С приходом немцев жить на хуторе стали словно бы украдкой. На улице показывались как можно меньше, особенно боялись выходить за пределы хутора, в поле, к речке — проезжавшие немцы, румыны или полицаи могли принять за партизан и открыть стрельбу. Боялись зимой рубить камыш на реке: шуршанье камыша и жиканье рубалки далеко разносятся в воздухе — увидят и услышат издалека, обстреляют. Топились зимой всем, что оказывалось под рукой: рубили деревья на участке, ломали изгороди, жгли все, что горело. Хаты стояли сиротливые, оголенные.
В хате Епистиньи зимой несколько недель жил комендант с адъютантом, хата приглянулась им чистотой и опрятностью. Хозяев вытеснили в уголок на кухне.
В обязанности коменданта, очевидно, входило поддерживать германский порядок на вверенной территории, но так как бои шли всю зиму в нескольких десятках километров, то он пока рвения не проявлял, держался неопределенно.
Однажды комендант даже бросил на пол конфету Жорику, как собачонке. Маленький Жорик обрадовался и потянулся было к добрым дядям, к их столу, но комендант пинком отбросил его от стола. Шура подхватила сына на руки, унесла и строго-настрого запретила вообще появляться при «дядях» из отведенного уголка.
Какие чувства вызывали у Епистиньи два этих немца, два врага из многих, с которыми сражались ее сыновья? Не будем гадать — мы не знаем. Незваные гости не вызывали у нее симпатии, но она варила им иногда борщ и, судя по всему, не опаляла их взглядом ненависти и не задумывала подсыпать в борщ яду. В некоторых публикациях о ней пишется, что Епистинья якобы ругала «царизм, белогвардейщину, фашизм». Непохоже это на нее: она не разбиралась в политике, хотела со всеми, не заискивая, установить добрые отношения. Она бы подписала крестиком, так как неграмотна, просьбу жены атамана о помиловании его, виновного в казни Саши-старшего, если бы ее не остановили. Не хотела она зла ни в каких отношениях. Она мать, она любила своих сынов, она хотела мирно работать на земле, нянчить внуков, исполнять вековое назначение женщины-матери, хранительницы очага… И эти два немца, вернее всего, вызывали у нее горькое недоумение — зачем пришли они сюда, почему хотят убить ее Илюшу или Сашу, Филю или Васю, почему сыновья должны убить этих немцев?
Недолго прожили в хате два немца, постоянно куда-то уезжая.

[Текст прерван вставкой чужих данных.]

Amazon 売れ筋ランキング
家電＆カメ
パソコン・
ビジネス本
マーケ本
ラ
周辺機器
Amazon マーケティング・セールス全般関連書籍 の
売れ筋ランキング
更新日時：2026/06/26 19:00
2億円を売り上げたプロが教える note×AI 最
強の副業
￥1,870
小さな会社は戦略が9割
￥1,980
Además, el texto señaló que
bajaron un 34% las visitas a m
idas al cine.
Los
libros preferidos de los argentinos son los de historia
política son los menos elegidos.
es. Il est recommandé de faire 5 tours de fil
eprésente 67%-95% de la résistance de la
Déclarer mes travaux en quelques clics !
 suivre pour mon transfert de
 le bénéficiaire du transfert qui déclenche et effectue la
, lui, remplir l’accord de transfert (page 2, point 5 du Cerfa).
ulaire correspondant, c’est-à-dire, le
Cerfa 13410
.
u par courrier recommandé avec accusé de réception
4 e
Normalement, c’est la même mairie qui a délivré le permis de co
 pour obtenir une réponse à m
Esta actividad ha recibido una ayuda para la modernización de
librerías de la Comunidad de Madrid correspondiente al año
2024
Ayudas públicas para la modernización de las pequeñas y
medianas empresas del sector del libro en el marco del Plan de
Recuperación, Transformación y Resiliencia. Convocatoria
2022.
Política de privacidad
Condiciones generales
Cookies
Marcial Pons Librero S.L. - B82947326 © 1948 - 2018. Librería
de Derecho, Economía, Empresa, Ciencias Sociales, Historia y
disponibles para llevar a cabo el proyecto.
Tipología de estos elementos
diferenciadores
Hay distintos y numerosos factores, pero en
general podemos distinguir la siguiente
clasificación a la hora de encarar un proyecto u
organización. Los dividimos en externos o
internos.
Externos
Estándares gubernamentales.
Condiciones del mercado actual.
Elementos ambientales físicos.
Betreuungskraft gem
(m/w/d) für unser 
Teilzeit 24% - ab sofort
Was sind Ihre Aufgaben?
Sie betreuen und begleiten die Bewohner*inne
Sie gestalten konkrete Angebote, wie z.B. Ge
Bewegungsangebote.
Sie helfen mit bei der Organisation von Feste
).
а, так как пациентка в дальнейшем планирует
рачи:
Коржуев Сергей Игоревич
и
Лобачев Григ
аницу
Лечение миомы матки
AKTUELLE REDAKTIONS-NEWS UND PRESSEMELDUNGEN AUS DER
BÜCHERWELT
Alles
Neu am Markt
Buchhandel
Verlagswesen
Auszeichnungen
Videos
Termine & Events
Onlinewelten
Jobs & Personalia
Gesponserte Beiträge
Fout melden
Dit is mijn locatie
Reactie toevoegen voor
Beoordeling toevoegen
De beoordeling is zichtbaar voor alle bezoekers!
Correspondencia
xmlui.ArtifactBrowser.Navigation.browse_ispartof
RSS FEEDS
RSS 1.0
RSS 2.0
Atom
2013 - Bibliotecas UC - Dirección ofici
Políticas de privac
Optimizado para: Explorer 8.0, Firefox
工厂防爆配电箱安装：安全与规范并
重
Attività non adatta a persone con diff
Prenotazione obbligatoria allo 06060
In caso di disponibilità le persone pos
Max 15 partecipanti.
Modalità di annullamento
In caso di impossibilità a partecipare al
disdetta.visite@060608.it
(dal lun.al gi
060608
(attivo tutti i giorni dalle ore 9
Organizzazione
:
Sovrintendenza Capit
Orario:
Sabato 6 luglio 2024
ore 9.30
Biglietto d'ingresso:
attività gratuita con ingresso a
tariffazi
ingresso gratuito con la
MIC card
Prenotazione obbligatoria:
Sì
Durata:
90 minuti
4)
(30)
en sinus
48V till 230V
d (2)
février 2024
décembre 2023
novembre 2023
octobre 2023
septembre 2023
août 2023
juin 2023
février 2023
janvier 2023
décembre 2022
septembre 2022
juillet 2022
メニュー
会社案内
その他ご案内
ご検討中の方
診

Перед тем как уехать, удрать совсем, адъютант тихонько сказал Епистинье и Шуре: «Скоро придут ваши мужья…»
В феврале 1943 года через хутор потянулись группы отступавших в беспорядке немцев и румын.
Конец зимы на Кубани — малоприятное время года: холод и сырость, дует сильный промозглый, холодный ветер, гудят тополя, с неба сыплется то дождь, то мокрый снег, дороги превращаются в жирное густое месиво, стаскивающее с ног сапоги, буксуют и не идут машины, невероятно тяжело идти пешком.
Забредавшие на хутор остатки разбитых немецких и румынских частей грабили все подряд, требовали есть и стреляли за малейшее сопротивление. Это были озлобленные толпы мрачных вооруженных грабителей, на солдатах кишели вши, иные сметали их с мундиров веником. Немецкие и румынские солдаты враждовали между собой и одни другим не доверяли.
Отступавшие забирали последних лошадей, подводы, хватали первых попавших подростков, стариков и ставили в ездовые.
Толпы немцев и румын попытались было кое-где закрепиться, рыть окопы, но затем исчезли без боя.
Пришли наши. Тоже голодные, тоже усталые, тоже просили и требовали есть. А что осталось у хуторян? Немного свеклы да кукурузы, спрятанных в укромных местах. Все разорено, разграблено, разбито.
Но надо было жить дальше. Подходила весна, надо сеять хлеб, а в колхозе нет ни машин, ни лошадей. Пришлось запрягать коров, тех, что чудом сохранились в колхозе и кое у кого в своих дворах. Собирали по дворам зерно, которое осталось от спрятанного в ямах, на некоторых полях хлеб так и остался неубранным с прошлого года, осыпался и теперь прорастал, словно бы посеянный.
Сеяли и вручную и кое-какими отремонтированными сеялками. Одевались кто во что. Ладно, ничего, переживем, все отдадим фронту, только бы били врага, только бы гнали подальше.
Жили тогда особенно дружно, не озлоблялись, не замыкались, держались вместе. Горе было у всех. Если кто из баб получал похоронку, к ней приходили всей бригадой, все бабы, вместе с несчастной и плакали, вместе причитали. Затем бригадирка говорила: «Ладно, бабы. Плачь не плачь, а работать надо». И шли в поле. Да еще и запевали.